- [Task statement]: Pull every line that includes the word "from" out of the data below and copy it.

- [Task material]:

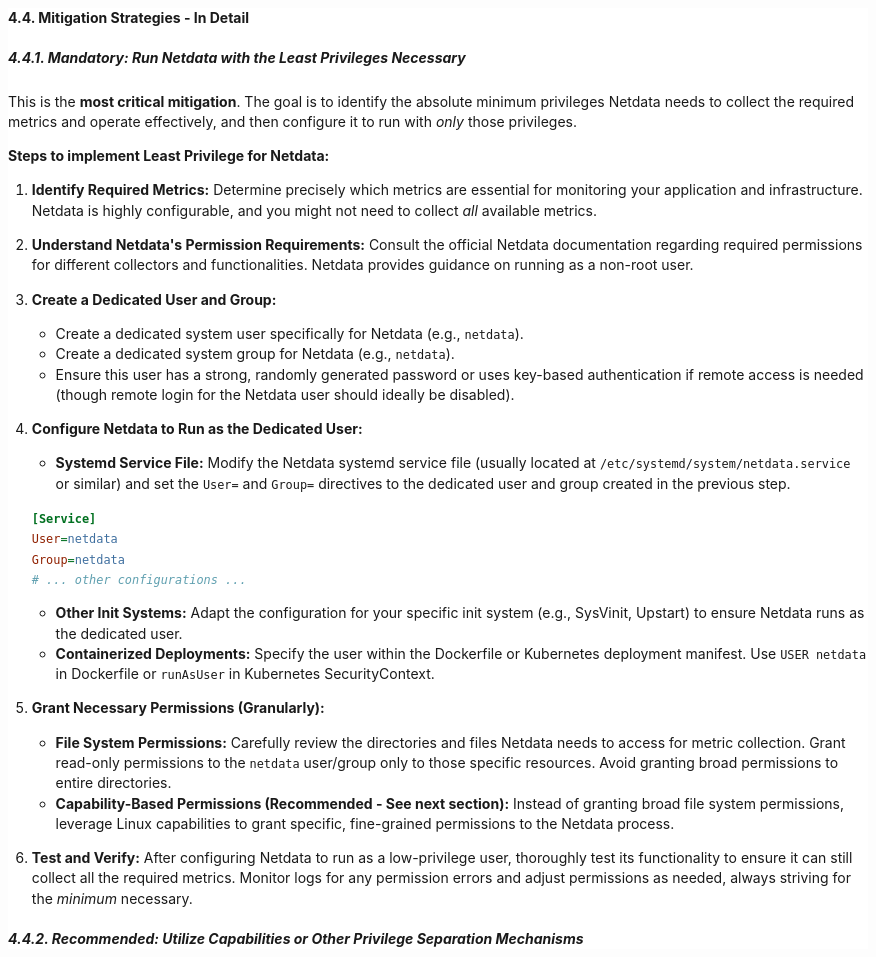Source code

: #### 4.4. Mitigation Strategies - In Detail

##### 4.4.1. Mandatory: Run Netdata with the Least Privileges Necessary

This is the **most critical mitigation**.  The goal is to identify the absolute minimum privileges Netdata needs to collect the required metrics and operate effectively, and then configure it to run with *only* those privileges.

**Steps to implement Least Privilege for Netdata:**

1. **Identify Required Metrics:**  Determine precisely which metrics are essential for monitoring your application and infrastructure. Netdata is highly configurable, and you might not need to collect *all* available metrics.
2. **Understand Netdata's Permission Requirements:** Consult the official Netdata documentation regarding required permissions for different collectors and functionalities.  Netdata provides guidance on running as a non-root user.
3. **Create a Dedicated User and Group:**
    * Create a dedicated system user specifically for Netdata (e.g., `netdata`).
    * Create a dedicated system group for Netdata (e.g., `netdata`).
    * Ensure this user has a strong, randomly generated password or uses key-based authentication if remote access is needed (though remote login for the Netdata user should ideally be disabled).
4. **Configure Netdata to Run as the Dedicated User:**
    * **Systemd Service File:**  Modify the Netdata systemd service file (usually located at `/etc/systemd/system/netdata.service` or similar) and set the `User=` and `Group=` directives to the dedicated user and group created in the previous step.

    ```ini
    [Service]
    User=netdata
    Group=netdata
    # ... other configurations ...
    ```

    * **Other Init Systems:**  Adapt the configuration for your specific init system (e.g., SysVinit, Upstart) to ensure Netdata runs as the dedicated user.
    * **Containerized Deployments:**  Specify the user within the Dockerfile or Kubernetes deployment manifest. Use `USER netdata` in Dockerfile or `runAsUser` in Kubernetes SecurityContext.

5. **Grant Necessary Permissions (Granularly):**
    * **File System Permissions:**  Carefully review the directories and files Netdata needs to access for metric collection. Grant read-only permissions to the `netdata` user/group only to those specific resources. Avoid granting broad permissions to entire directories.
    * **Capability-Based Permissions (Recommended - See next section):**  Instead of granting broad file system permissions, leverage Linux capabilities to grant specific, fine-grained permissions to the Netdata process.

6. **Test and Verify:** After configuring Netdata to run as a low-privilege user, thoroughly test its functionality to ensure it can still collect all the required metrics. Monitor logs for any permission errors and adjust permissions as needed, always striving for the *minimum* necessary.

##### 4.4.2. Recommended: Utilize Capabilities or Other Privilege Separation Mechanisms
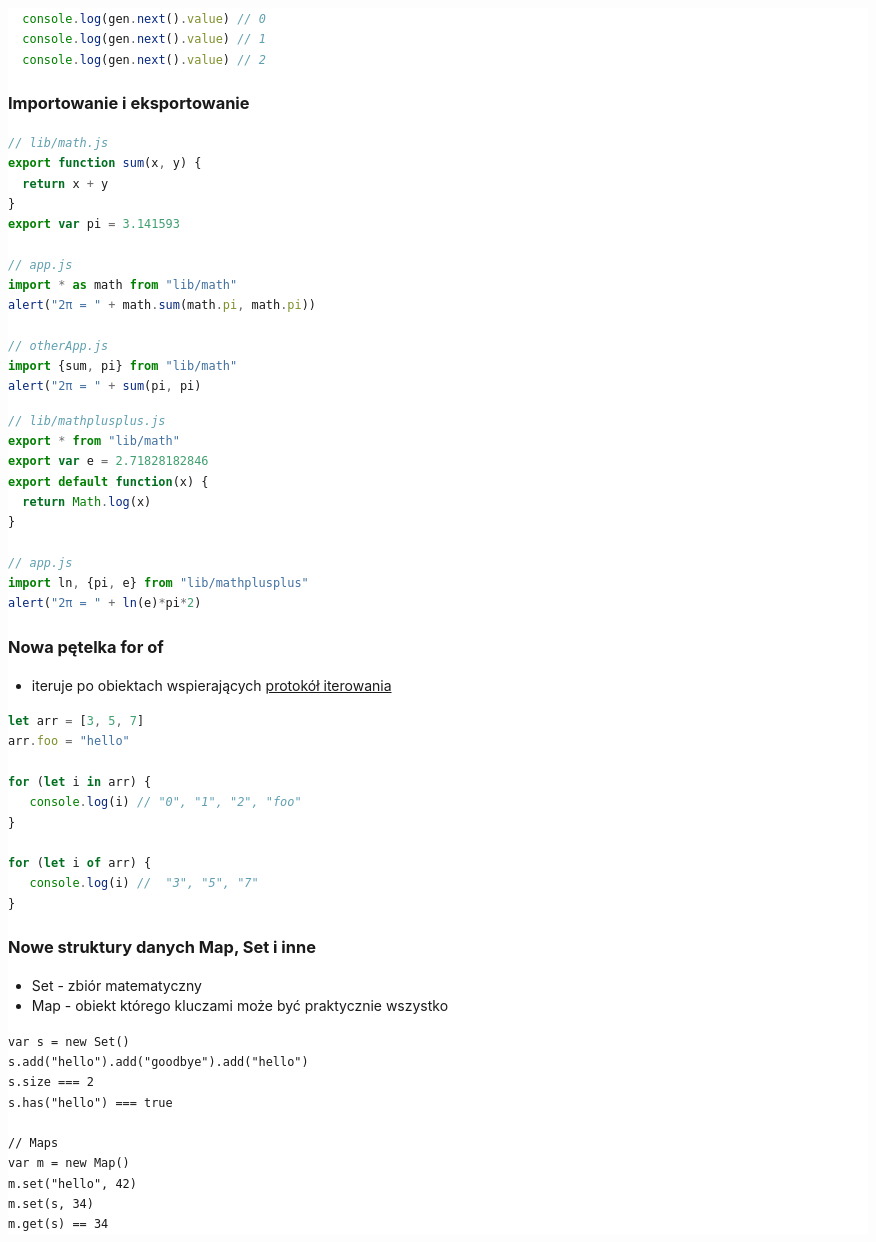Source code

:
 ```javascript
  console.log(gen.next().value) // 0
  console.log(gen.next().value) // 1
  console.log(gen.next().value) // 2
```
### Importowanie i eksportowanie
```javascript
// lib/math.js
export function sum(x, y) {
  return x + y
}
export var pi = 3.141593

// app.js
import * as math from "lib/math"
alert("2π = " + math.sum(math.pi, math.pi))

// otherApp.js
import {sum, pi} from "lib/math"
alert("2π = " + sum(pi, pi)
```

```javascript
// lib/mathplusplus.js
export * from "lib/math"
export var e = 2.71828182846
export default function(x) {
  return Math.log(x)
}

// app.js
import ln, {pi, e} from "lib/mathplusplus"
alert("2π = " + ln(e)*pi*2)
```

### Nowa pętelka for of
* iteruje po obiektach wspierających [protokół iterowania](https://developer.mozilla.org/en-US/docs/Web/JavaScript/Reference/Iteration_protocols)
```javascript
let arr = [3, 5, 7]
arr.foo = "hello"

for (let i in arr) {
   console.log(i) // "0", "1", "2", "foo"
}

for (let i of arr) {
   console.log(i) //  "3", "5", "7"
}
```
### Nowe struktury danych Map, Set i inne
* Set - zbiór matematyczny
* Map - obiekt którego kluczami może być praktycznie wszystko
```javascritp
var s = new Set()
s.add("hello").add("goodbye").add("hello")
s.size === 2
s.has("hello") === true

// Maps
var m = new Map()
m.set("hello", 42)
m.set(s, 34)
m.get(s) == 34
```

- [Written solution]:
import * as math from "lib/math"
import {sum, pi} from "lib/math"
export * from "lib/math"
import ln, {pi, e} from "lib/mathplusplus"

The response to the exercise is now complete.